I’m reminded of Edwin Nevis' seminal work on Gestalt consulting: ‘The whole is more than the sum of the parts, as the arrangement of configuration of the parts is what gives an object its unique quality. In the case of singling out a tree in a park, the object is perceived almost immediately as a tree even if our attention is drawn to some parts more than to others. Studying only isolated, single parts of the tree (trunk, roots, branches, leaves etc.) does not allow one to experience that which we call ‘tree’.’ (Organisational Consulting – A Gestalt Approach, 1987, p6).
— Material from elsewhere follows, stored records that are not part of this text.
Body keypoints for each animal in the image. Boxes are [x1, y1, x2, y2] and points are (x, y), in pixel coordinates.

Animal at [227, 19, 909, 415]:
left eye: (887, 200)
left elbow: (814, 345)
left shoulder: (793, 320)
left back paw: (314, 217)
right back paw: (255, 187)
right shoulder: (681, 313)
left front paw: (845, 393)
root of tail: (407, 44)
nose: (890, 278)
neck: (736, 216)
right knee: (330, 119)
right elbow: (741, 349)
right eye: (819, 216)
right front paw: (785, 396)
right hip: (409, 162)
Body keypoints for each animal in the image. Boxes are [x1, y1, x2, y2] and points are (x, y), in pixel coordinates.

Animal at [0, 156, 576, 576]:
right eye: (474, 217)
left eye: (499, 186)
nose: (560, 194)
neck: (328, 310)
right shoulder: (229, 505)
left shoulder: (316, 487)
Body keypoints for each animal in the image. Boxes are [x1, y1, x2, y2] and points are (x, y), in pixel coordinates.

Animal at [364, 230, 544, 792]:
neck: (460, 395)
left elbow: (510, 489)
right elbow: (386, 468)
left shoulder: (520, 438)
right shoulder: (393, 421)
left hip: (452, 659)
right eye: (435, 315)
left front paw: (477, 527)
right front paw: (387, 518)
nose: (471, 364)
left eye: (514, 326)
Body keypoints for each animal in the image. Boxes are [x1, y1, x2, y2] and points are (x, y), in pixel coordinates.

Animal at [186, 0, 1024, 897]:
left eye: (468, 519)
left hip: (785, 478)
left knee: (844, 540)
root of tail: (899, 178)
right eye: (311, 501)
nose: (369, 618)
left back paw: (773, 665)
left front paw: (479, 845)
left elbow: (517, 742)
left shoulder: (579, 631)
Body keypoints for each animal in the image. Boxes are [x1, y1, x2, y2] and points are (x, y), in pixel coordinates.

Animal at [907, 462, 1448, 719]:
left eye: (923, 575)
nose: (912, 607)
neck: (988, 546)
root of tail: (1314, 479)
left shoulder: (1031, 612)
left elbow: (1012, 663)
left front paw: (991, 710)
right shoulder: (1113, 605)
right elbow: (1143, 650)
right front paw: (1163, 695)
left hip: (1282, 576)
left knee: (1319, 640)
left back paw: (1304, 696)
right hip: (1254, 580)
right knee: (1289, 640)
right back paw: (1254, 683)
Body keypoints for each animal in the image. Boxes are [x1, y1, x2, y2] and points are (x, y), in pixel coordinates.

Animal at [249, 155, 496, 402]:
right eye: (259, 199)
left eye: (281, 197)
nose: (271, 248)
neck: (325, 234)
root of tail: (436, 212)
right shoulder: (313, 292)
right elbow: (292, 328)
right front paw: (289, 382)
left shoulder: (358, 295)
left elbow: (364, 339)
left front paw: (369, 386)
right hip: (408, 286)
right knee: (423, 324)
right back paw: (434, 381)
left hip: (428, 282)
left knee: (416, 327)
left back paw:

I wonder therefore whether we would be better inquiring into what factors are making the difference in a specific real time and context rather than focusing on distilling and codifying generic leadership qualities or capabilities ‘out of context’. In other words, should we pay more (or equal) attention to evaluating leadership on the basis of what happens, what is achieved, what its effects are, which values are safeguarded etc. rather than the simple (in theory, if not in practice) qualities or capabilities of the leader him or herself?
Perhaps leadership isn't primarily something that lies within the individual - that's potential. It's an expression of an inspirational dynamic that sometimes takes place between people, rather than first and foremost a description of the intrinsic attributes or behaviours of a particular person or people per se. It emerges, sometimes unexpectedly, when people interact with one another in a specific relational and cultural environment. It's a mysterious dynamic that sparks and sustains desire, movement and transformation.
In this sense, leadership is essentially a social and contextual phenomenon, not an individual abstract one. As a Christian, I wonder if this dynamic between people, emerging in the creative space generated through relating and relationship, implying connection and synergy at some deep interpersonal level, is also a dynamic inhabited and energised by the leading and liberating presence of the Spirit. It's about leading between and leading within. The potential for a spiritual dynamic opens up a much wider conversation.
A friend, Alex, once commented: 'I wonder if leadership isn't always recognised at the time but is construed as leadership after the event, particularly by the follower more than the leader. As a follower, I am the only one who can legitimately apply the label leadership to what I experienced as a result of what you the leader did, how you were, what happened between us etc. If you the leader use the term leadership, all you can apply to it is a set of behaviours or competencies which may not have landed with me as leadership.'
A church minister speaks in a church meeting and evokes a positive response from those present that we may attribute to the minister's leadership qualities. If he or she spoke the same words in a very different context (e.g. in an environment hostile to Christian beliefs), it would evoke a different response. Does that mean the minister exercised leadership in the former environment but not in the latter, or is what we experience as 'leadership' actually the product of a social interaction within a specific social, cultural and political context?
It’s a difficult one. What results do we attribute to the leader and what do we attribute to other causal or contributing factors? It poses questions and challenges for leadership (as distinct from management skills) development: whether it’s possible and, if so, what we are trying to develop and how best to go about developing it. Should it be as much about understanding and developing the kind of cultural environment that will lead to the outcomes we hope for as defining and developing the competence of individual leaders?